Is it really not the time to settle scores?

Daily News Egypt
4 Min Read

Properly wielding his legislative mandate for the first time since he has taken office, President Mohamed Morsy divulged his powers and outlawed the temporary detention of Islam Afify, one of his harshest critics. Several media professionals, activists and even ordinary citizens eulogized the positive stride taken by Morsy. For many, the new president is probably saying it loud: It is not the time to settle scores.

But as we dissect the scenario, it could probably be that Morsy has made the decision to release the Editor-in-Chief of Al-Dostour newspaper, fearing an increasing wave of attacks from his opponents. Or in other thoughts, it could be a new tryout to gain the people’s patronage. Apparently, cornering a chief editor for the so-called ‘insulting the president of the republic’ crime can be looked at as one of Morsy’s ways of muffling dissent using tools redolent of Egypt’s dark and authoritarian 30 years. The president had to act amid concerns that his once-banned group possesses too much authority. Morsy is just doing little to ease an impression of his capricious power.
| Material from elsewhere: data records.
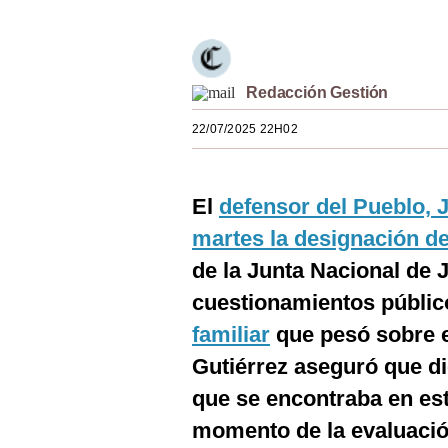
Estilos
Mundo
Redacción Gestión
EEUU
22/07/2025 22H02
México
España
El
defensor del Pueblo, 
Internacional
martes la designación d
Tecnología
de la Junta Nacional de J
cuestionamientos públi
Club del Suscriptor
familiar
que pesó sobre e
Mix
Gutiérrez aseguró que di
G de Gestión
que se encontraba en est
Notas Contratadas
momento de la evaluació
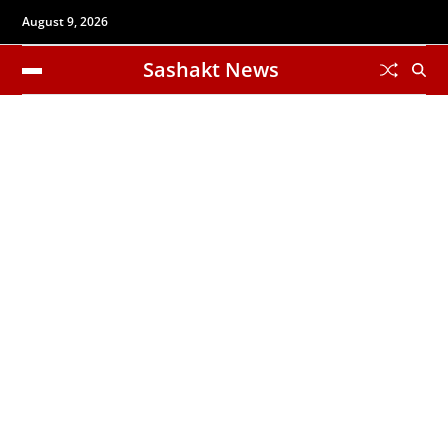
August 9, 2026
Sashakt News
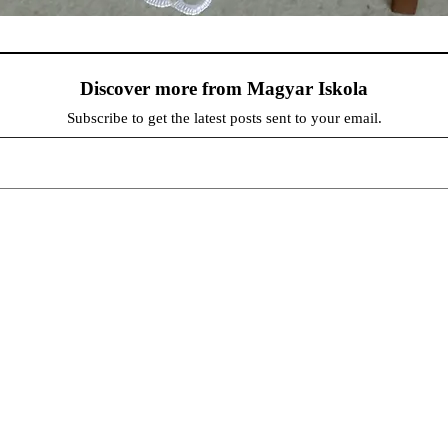
Discover more from Magyar Iskola
Subscribe to get the latest posts sent to your email.
persze a diákok fóruma
at népszerűsítenek. Ennek következtében előfordulhat, hogy az idetévedő kiskorú felhasználók látóköre gyorsabb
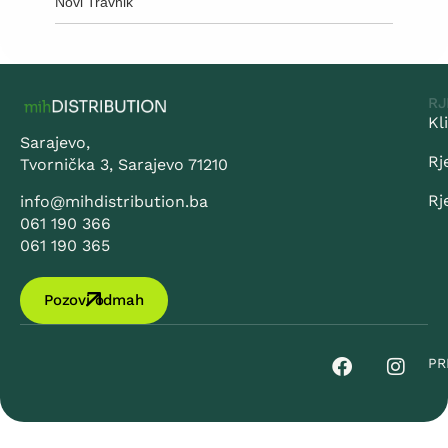
Novi Travnik
RJ
Kl
Sarajevo,
Rj
Tvornička 3, Sarajevo 71210
Rj
info@mihdistribution.ba
061 190 366
061 190 365
Pozovi odmah
PR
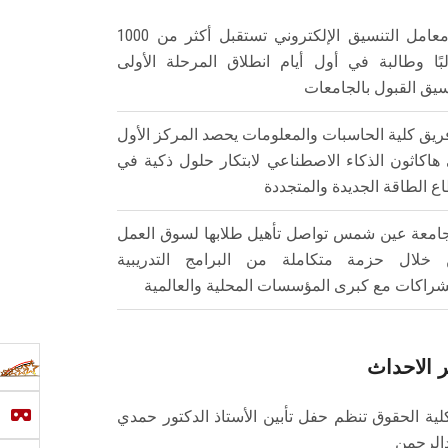
معامل التنسيق الإلكتروني تستقبل أكثر من 1000
بًا وطالبة في أول أيام انطلاق المرحلة الأولى
سيق القبول بالجامعات
ريق كلية الحاسبات والمعلومات يحصد المركز الأول
هاكاثون الذكاء الاصطناعي لابتكار حلول ذكية في
ع الطاقة الجديدة والمتجددة
امعة عين شمس تواصل تأهيل طلابها لسوق العمل
خلال حزمة متكاملة من البرامج التدريبية
شراكات مع كبرى المؤسسات المحلية والعالمية
 الاحداث
لية الحقوق تنظم حفل تأبين الأستاذ الدكتور حمدي
الرحمن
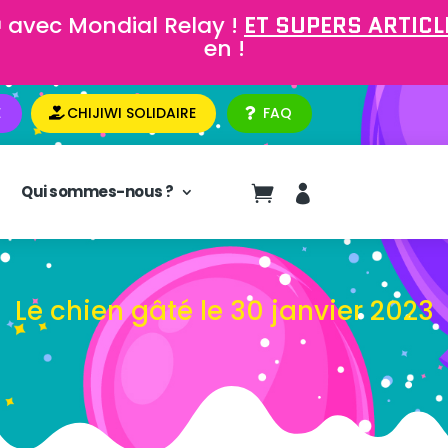
 avec Mondial Relay !
ET SUPERS ARTICLE
en !
E
CHIJIWI SOLIDAIRE
FAQ
Qui sommes-nous ?


Le chien gâté le 30 janvier 2023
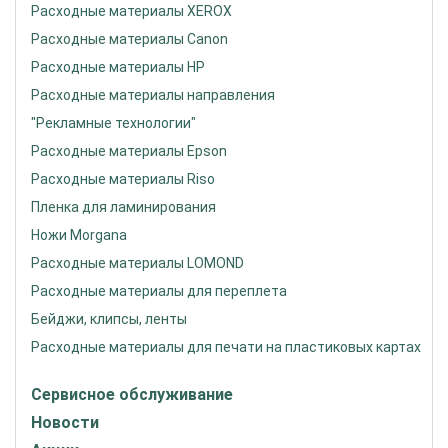
Расходные материалы XEROX
Расходные материалы Canon
Расходные материалы HP
Расходные материалы направления
"Рекламные технологии"
Расходные материалы Epson
Расходные материалы Riso
Пленка для ламинирования
Ножи Morgana
Расходные материалы LOMOND
Расходные материалы для переплета
Бейджи, клипсы, ленты
Расходные материалы для печати на пластиковых картах
Сервисное обслуживание
Новости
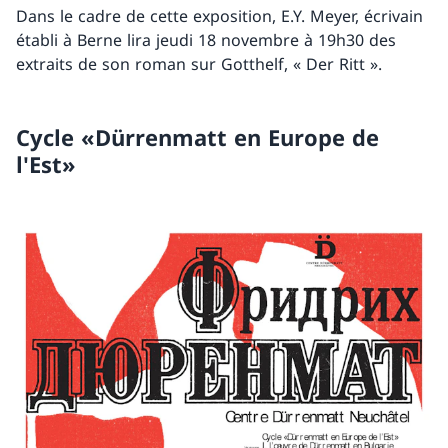
Dans le cadre de cette exposition, E.Y. Meyer, écrivain
établi à Berne lira jeudi 18 novembre à 19h30 des
extraits de son roman sur Gotthelf, « Der Ritt ».
Cycle «Dürrenmatt en Europe de
l'Est»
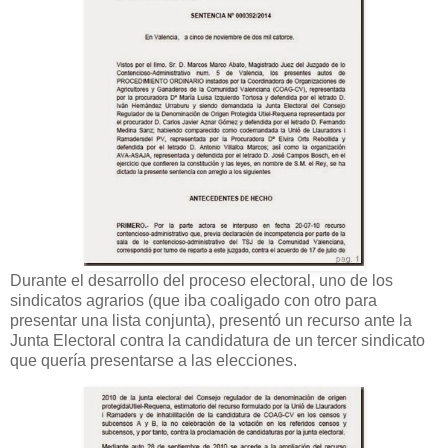
Durante el desarrollo del proceso electoral, uno de los
sindicatos agrarios (que iba coaligado con otro para
presentar una lista conjunta), presentó un recurso ante la
Junta Electoral contra la candidatura de un tercer sindicato
que quería presentarse a las elecciones.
The Brotherhood has repeatedly reacted nervously to the criticism stemming from Al-Dostour newspaper which once mentioned that the group aims at establishing an ‘emirate’ out of Egypt and warned of probable bloodshed if the Muslim Brothers did not stop acting possessive to more powers. Mahmoud Ghuzlan, the group’s official spokesperson, commented that “Just because he’s (Affify), a journalist, doesn’t mean he has impunity.” He criticised Affify’s harsh attacks to Morsy and the Islamist group adding: “As soon as a journalist graduates school, he can tell the difference between criticism and slander. There are rules and an ethical code of conduct. If everyone complies with that, there won’t be any trouble.” Ghuzlan’s earlier words sound logical and sensible.

But recalling the group’s tolerance to censure, one might need to carefully read the Freedom and Justice Party’s official newspaper that in many cases has used typical methods of slander and defamation. It is not uncommon to read harsh criticisms of the Muslim Brotherhood’s opponents like liberal parliamentarian Mohamed Abu Hamed, ex-presidential candidate Ahmed Shafiq and others on the FJP’s newspapers’ front page. It is better for the Muslim Brotherhood not to hide behind their defense mechanisms longer than that.

As Afify’s release sounds likely to hush the noise around freedom of expression and the media, Morsy’s decision does not add much to deciphering the difficult equations of Egypt’s press laws. In Afify’s case, Morsy has merely looked at the detail without the principle itself. The journalist is now released. Therefore, Mr. President, thank you very much. But what about the good set of 32 articles restricting freedom of expression and the other 22 laws leading to jail sentences for journalists in many publishing crimes? If Morsy was able to step up and cut one of the ill branches, analysts might argue about his solutions to the remaining cancerous roots of the tree. Should prison be the price for anyone who dares to criticize the president or freely express his opinions? Maybe yes, maybe no. Morsy’s presidency will show it all.